Friday, September 30, 2011

What is a Cozy? Chapter 1

This is a post in a series on Katherine Hansen Clarke's dissertation, What is a Cozy?

The first chapter in this dissertation describes the history of the cozy genre, starting with Cicero, the tale of Susanna in the Apocrypha, and a story in The Arabian Nights. Clarke says something about the crime genre that hadn't occurred to me: "Before detective fiction would be acceptable... the public needed to be on the side of law and order." And for that to happen, the law itself needs to be just and not "arbitrary, oppressive, and brutally administered." It wasn't until justice became more just that detective fiction could really flourish.

After a few of the forefathers of the genre (William Godwin, Edgar Allan Poe), Clarke arrives at Wilkie Collins' The Moonstone. This novel foreshadows the modern cozy because it features an amateur sleuth and emphasizes "the importance of domestic relationships." The books also contains the trope "that the police are unable to solve crimes when the crime occurs outside their usual milieu." The usual police and detective forces in a cozy mystery are useless because the crime was committed in a place that requires "specialized knowledge," like "a dog-grooming salon, or in a bed and breakfast."

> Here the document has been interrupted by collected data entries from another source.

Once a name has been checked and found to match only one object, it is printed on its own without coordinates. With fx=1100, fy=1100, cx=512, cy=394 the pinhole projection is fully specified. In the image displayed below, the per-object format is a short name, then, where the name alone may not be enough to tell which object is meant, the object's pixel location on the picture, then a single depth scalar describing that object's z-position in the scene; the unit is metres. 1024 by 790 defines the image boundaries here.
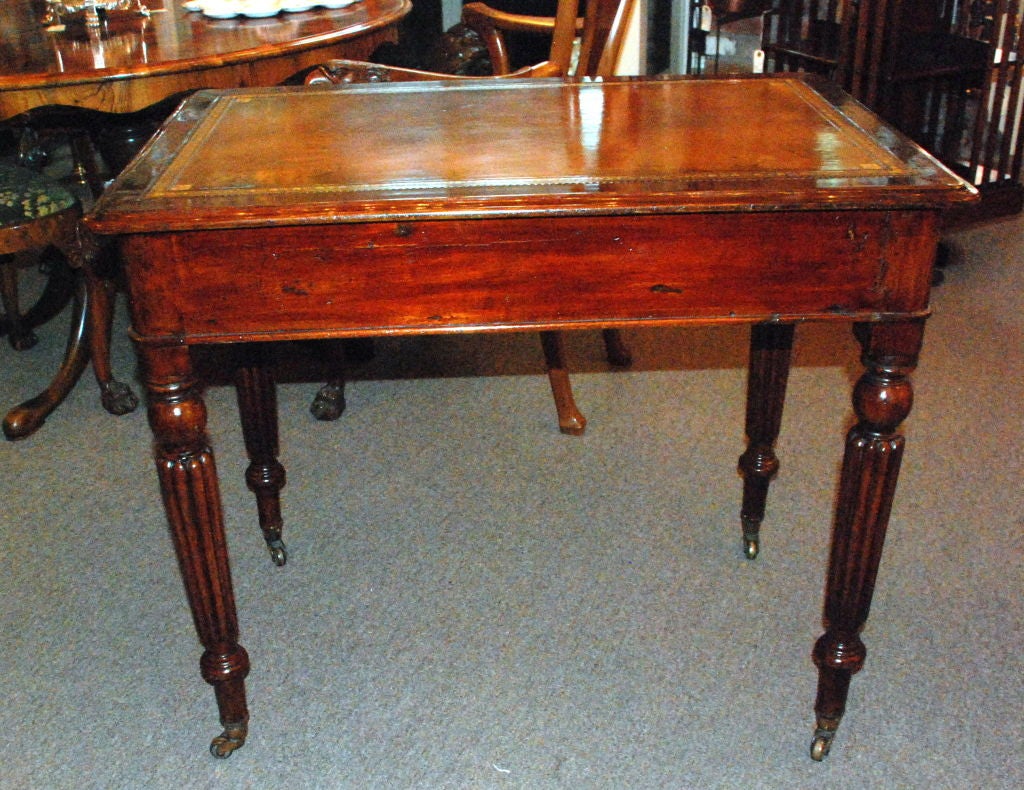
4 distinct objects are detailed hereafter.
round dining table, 2.14
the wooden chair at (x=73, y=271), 2.32
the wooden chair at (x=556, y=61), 2.14
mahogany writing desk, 1.18
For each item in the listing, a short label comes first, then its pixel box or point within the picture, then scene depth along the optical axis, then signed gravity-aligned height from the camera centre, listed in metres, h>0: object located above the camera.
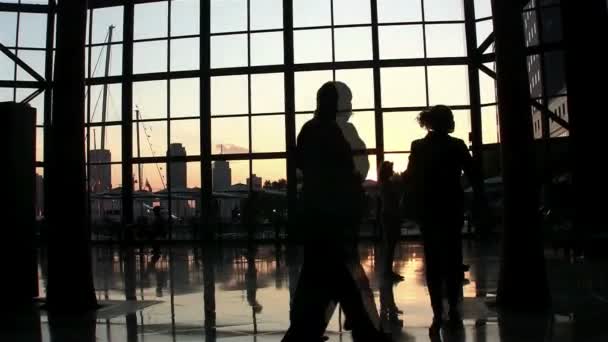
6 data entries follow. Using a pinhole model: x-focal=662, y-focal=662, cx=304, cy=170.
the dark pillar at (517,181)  5.71 +0.25
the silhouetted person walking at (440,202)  4.75 +0.07
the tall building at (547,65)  19.12 +4.17
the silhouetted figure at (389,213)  8.48 +0.00
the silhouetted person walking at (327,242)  3.84 -0.15
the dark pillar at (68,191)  6.32 +0.32
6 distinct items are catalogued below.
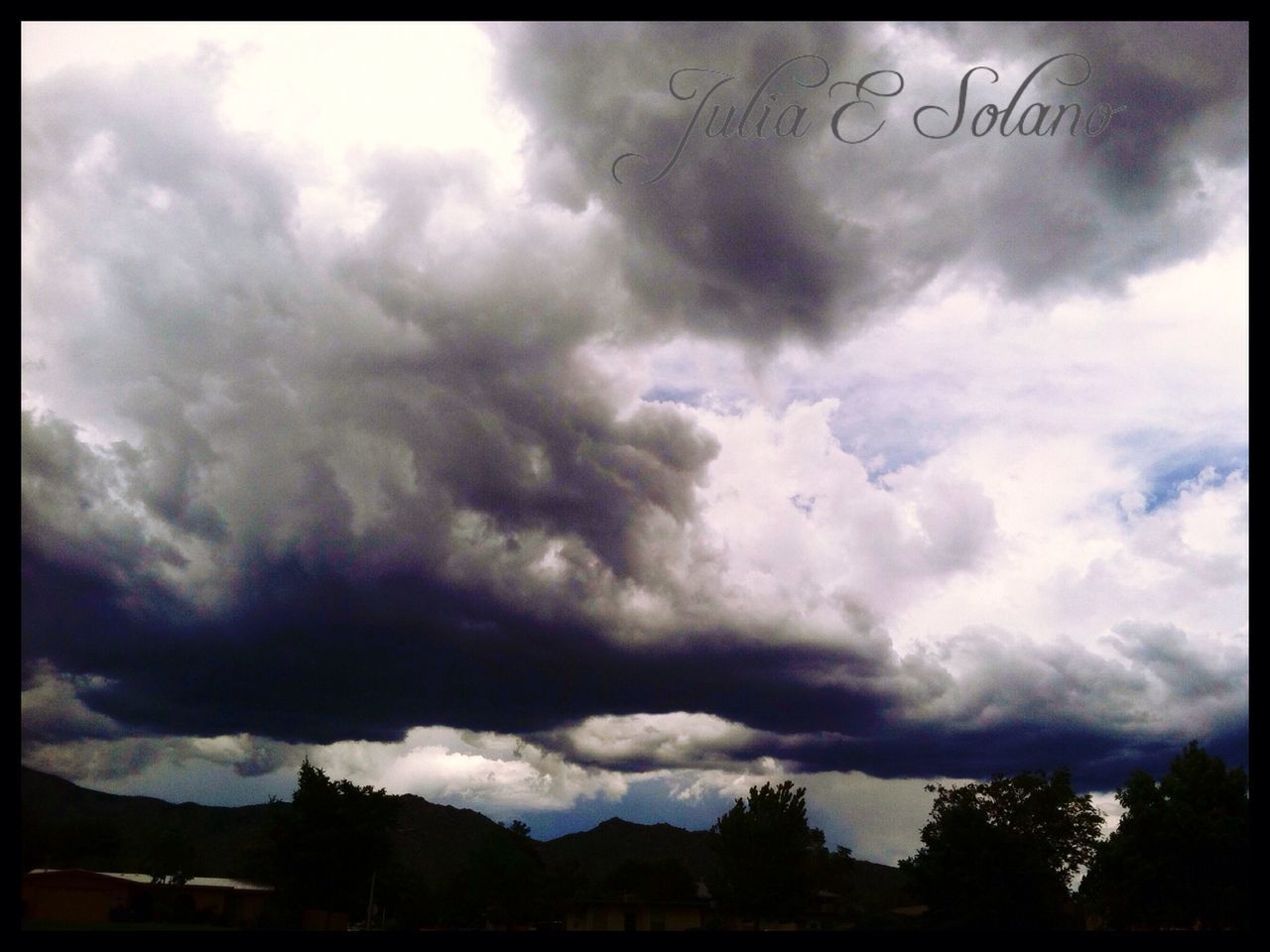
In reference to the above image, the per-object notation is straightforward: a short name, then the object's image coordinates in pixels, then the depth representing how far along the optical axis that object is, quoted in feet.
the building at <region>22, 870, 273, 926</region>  242.99
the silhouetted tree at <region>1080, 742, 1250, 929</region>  238.68
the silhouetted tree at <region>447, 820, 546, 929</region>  341.41
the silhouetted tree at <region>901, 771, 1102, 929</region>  195.42
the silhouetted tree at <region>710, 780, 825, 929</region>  268.00
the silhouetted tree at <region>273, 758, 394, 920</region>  265.95
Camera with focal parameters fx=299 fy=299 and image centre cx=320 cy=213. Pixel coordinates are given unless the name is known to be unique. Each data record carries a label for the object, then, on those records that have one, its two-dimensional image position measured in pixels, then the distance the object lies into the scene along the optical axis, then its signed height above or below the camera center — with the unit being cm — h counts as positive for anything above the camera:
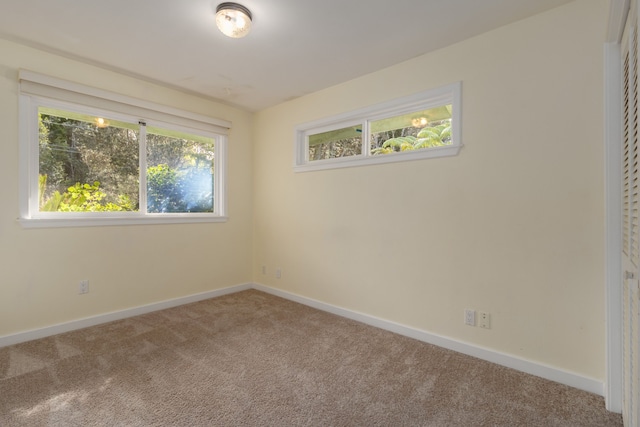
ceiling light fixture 193 +128
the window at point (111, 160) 252 +53
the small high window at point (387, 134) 246 +77
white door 119 -4
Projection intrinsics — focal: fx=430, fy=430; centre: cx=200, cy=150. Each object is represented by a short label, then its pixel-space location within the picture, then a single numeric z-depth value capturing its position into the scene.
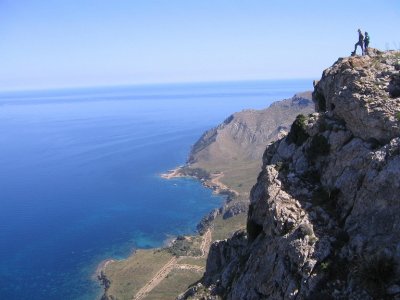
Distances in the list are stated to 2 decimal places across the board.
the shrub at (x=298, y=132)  38.85
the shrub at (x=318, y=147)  34.69
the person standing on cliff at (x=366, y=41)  46.09
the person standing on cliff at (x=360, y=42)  45.96
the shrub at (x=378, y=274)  22.86
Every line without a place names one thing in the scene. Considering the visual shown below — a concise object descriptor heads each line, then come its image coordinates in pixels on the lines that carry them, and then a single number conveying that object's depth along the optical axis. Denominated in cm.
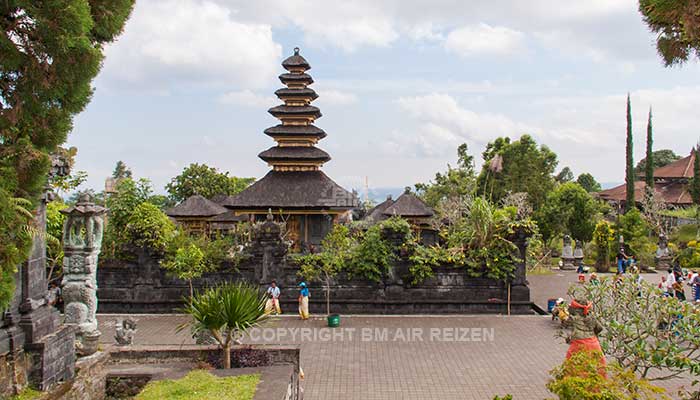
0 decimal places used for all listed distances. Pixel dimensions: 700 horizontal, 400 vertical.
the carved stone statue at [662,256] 2692
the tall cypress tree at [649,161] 3666
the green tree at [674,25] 652
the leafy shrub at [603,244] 2628
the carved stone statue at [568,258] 2670
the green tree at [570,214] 2875
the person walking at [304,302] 1503
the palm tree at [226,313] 835
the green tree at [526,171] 3684
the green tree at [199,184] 3994
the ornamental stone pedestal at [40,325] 679
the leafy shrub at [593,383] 543
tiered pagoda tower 2338
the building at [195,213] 2716
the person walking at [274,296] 1490
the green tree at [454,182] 3918
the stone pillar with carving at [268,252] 1627
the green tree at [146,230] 1617
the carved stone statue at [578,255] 2686
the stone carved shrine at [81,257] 999
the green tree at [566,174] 7293
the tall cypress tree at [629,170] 3412
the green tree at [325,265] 1614
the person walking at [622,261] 2243
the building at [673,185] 4066
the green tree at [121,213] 1659
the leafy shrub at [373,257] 1611
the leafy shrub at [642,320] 761
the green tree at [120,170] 6519
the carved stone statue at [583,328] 763
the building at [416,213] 2598
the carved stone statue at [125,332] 1030
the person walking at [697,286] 1609
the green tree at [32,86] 516
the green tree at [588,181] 6538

Clarke discusses the undeniable influence of Sherlock Holmes on the genre as a whole, including the observation that Holmes is a "model of later eccentric detectives who do not rigidly follow rules of the state or of a class." This segues into a history of the Golden Age, from about 1920-1940, and including such authors as Agatha Christie, Dorothy L. Sayers, Nicholas Blake, S. S. Van Dine, John Dickinson Carr, and Ellery Queen. "In a Golden Age novel, reason reigns supreme, which leads in many Golden Age works to the primacy of plot over character... Golden Age novel writers also felt the need to create narratives that would engage the readers intellectually, and they saw the mysteries as puzzles... The goal was to have the reader be surprised by the ending, and pleased at not figuring out the solution..." Golden Age mysteries set precedents still seen in the cozy, such as the murders being "sanitized" as to not be so disturbing, and the famous "drawing room" scene where the detective explains the solution to all the other characters and justice is upheld.

Other conventions developed which eventually proved problematic for the genre: If the sleuth is an amateur, how do they keep getting involved with murder? If we expect the victim to be unlikeable, and the villain to be the least likely person, how can authors keep the readers from guessing their identities? Clarke goes on to detail several ways in which Golden Age authors broke the "rules" to continually surprise the reader.

The next few sections of this chapter detail the rise of the hardboiled detective novel and its differences from the traditional mystery. One of the most striking differences was that hardboiled novels were not intended as escapist novels, and often do not have happy endings. "Hammett's mysteries are not reassurings but warnings."

Golden Age mystery declined in popularity after World War II, replaced by hardboiled fiction, the police procedural, and the psychological crime novel. "Golden Age novels... seemed to be from another time, a backwards time, a fantasy time."

The term "cozy" first appeared in 1958 to describe mysteries which were lighter in tone. Many authors didn't want to be associated with a genre that was seen as "frothy and unimportant." However, pioneering cozy authors Amanda Cross and Jane Langton "showed... that cozies could be relevant and promote new and progressive ideas... examine relationships between men and women, recognize oppression, and sound alarms about harm to the environment." Publishers, however, were worried that the public wouldn't buy "lighter" mysteries. By the mid-70s, "it wasn't clear if cozies would continue."